Pinckers has invited Gauthier Van Oushoorn, who also did a residency at the Academia Belgica and stayed in Rome during the same period. The video work EUR42 (2022) is a collaboration between Gauthier Van Oushoorn & Ingel Vaikla. We see a group of motorcyclists riding through the EUR district (Esposizione Universale di Roma) at night. “This residential and business district was built by Mussolini in 1942 for a world exhibition that never took place,” Oushoorn explains. “It refers to a final scene from Fellini’s Roma.” Their headlights glide over historic facades and sculptures, while the roar of engines creates a menacing atmosphere.
As with Pinckers, time takes centre stage. The interplay of light and shadow on the buildings and sculptures raises questions about past and present. Although they employ different media, they share a critical approach to image, space and power. Their attention to the everyday and use of non-professional actors recalls Italian neorealism—not as a style, but as a framework for reflection. In EUR42, architecture becomes a visible bearer of ideology. The video directs our gaze: what do we see and who determines this? Through its loop structure, the motorcycles keep riding, trapped in a time frame. Rome becomes a temporary home in which friendship and artistic exchange converge.

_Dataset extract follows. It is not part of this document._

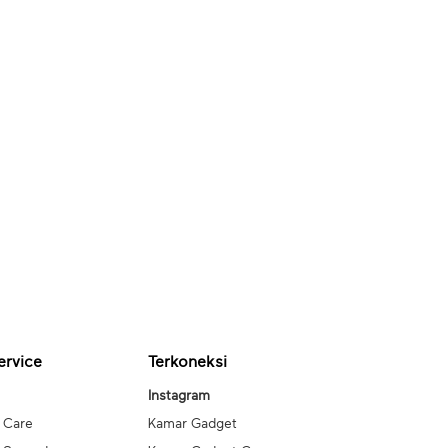
ervice
Terkoneksi
Instagram
 Care
Kamar Gadget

The exhibiting artists use different media, but share sensitivities. Each questions the image, gaze and truth in a unique way. They share a fascination for the space between fact and imagination, for light, shadow and atmosphere. Their friendship subtly seeps into the gallery space in the form of a visual dialogue. These are autonomous presentations, yet with an emotional and intellectual closeness between the two. Their friendship is palpable in how they respect, complement and challenge each other’s language. They question and strengthen one another. Each work stands alone, but bears traces of the other. Whether they are portraying one another, inviting each other in or highlighting each other’s medium, we see a shared looking: at one another and at the image.
De Clercq paints a self-portrait of Pinckers with his camera. In doing so, De Clercq is acknowledging their friendship, but also pointing to fundamentally different approaches to image-making. Pinckers and De Clercq share a fascination with how an image comes into being and is always an interpretation. Pinckers photographs a painting by De Clercq in his studio with multiple cameras. Each shot is a choice, a perspective. A painting acquires an interpretation through every lens. And what is a photograph of a painting? A document, an interpretation or an appropriation? This work forms a visual and conceptual link within the gallery space, where painterly imagination and the photographic gaze meet.
The exhibiting artists render each other’s practice visible. Art arises in dialogue: between maker and medium, between friend and colleague, between gaze and imagination. And in that in-between space of shared understanding, meaning takes shape.